START Records for the task

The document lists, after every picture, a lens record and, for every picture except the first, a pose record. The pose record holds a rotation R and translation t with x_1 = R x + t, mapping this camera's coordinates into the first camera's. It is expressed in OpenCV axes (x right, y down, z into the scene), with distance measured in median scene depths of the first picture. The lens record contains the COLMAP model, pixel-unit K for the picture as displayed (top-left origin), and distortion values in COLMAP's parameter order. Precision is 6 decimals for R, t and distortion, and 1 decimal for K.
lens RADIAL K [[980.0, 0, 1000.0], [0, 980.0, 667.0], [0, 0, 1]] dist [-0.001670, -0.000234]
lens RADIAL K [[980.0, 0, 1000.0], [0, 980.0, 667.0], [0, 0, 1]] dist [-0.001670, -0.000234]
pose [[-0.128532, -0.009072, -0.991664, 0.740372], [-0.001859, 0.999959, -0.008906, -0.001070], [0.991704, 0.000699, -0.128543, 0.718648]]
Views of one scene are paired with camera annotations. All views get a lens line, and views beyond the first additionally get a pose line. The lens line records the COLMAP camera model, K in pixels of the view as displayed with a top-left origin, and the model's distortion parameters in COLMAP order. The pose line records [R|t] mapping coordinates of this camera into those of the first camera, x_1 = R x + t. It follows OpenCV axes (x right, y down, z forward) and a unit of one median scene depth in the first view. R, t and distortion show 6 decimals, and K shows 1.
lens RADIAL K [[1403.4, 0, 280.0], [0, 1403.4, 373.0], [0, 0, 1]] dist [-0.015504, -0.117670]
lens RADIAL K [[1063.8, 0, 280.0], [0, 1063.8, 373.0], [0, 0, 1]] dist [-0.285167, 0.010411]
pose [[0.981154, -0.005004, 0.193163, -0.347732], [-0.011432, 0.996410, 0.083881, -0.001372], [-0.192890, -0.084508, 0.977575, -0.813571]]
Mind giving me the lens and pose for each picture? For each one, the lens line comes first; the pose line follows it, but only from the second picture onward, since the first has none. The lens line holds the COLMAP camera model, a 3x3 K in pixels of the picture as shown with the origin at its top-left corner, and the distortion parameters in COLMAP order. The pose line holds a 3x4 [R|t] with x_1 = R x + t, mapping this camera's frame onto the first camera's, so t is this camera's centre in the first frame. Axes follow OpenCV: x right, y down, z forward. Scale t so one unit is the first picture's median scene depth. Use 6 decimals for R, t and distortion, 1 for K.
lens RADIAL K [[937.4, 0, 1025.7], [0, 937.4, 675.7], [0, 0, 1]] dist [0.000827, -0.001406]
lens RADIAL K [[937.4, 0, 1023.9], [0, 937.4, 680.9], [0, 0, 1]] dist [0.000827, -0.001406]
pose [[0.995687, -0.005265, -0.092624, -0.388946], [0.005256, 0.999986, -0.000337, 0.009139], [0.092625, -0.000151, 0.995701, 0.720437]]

END Records for the task

Requirement :: Your task is to reproduce all of the records exactly.

Output for this task ::
The document lists, after every picture, a lens record and, for every picture except the first, a pose record. The pose record holds a rotation R and translation t with x_1 = R x + t, mapping this camera's coordinates into the first camera's. It is expressed in OpenCV axes (x right, y down, z into the scene), with distance measured in median scene depths of the first picture. The lens record contains the COLMAP model, pixel-unit K for the picture as displayed (top-left origin), and distortion values in COLMAP's parameter order. Precision is 6 decimals for R, t and distortion, and 1 decimal for K.
lens RADIAL K [[980.0, 0, 1000.0], [0, 980.0, 667.0], [0, 0, 1]] dist [-0.001670, -0.000234]
lens RADIAL K [[980.0, 0, 1000.0], [0, 980.0, 667.0], [0, 0, 1]] dist [-0.001670, -0.000234]
pose [[-0.128532, -0.009072, -0.991664, 0.740372], [-0.001859, 0.999959, -0.008906, -0.001070], [0.991704, 0.000699, -0.128543, 0.718648]]
Views of one scene are paired with camera annotations. All views get a lens line, and views beyond the first additionally get a pose line. The lens line records the COLMAP camera model, K in pixels of the view as displayed with a top-left origin, and the model's distortion parameters in COLMAP order. The pose line records [R|t] mapping coordinates of this camera into those of the first camera, x_1 = R x + t. It follows OpenCV axes (x right, y down, z forward) and a unit of one median scene depth in the first view. R, t and distortion show 6 decimals, and K shows 1.
lens RADIAL K [[1403.4, 0, 280.0], [0, 1403.4, 373.0], [0, 0, 1]] dist [-0.015504, -0.117670]
lens RADIAL K [[1063.8, 0, 280.0], [0, 1063.8, 373.0], [0, 0, 1]] dist [-0.285167, 0.010411]
pose [[0.981154, -0.005004, 0.193163, -0.347732], [-0.011432, 0.996410, 0.083881, -0.001372], [-0.192890, -0.084508, 0.977575, -0.813571]]
Mind giving me the lens and pose for each picture? For each one, the lens line comes first; the pose line follows it, but only from the second picture onward, since the first has none. The lens line holds the COLMAP camera model, a 3x3 K in pixels of the picture as shown with the origin at its top-left corner, and the distortion parameters in COLMAP order. The pose line holds a 3x4 [R|t] with x_1 = R x + t, mapping this camera's frame onto the first camera's, so t is this camera's centre in the first frame. Axes follow OpenCV: x right, y down, z forward. Scale t so one unit is the first picture's median scene depth. Use 6 decimals for R, t and distortion, 1 for K.
lens RADIAL K [[937.4, 0, 1025.7], [0, 937.4, 675.7], [0, 0, 1]] dist [0.000827, -0.001406]
lens RADIAL K [[937.4, 0, 1023.9], [0, 937.4, 680.9], [0, 0, 1]] dist [0.000827, -0.001406]
pose [[0.995687, -0.005265, -0.092624, -0.388946], [0.005256, 0.999986, -0.000337, 0.009139], [0.092625, -0.000151, 0.995701, 0.720437]]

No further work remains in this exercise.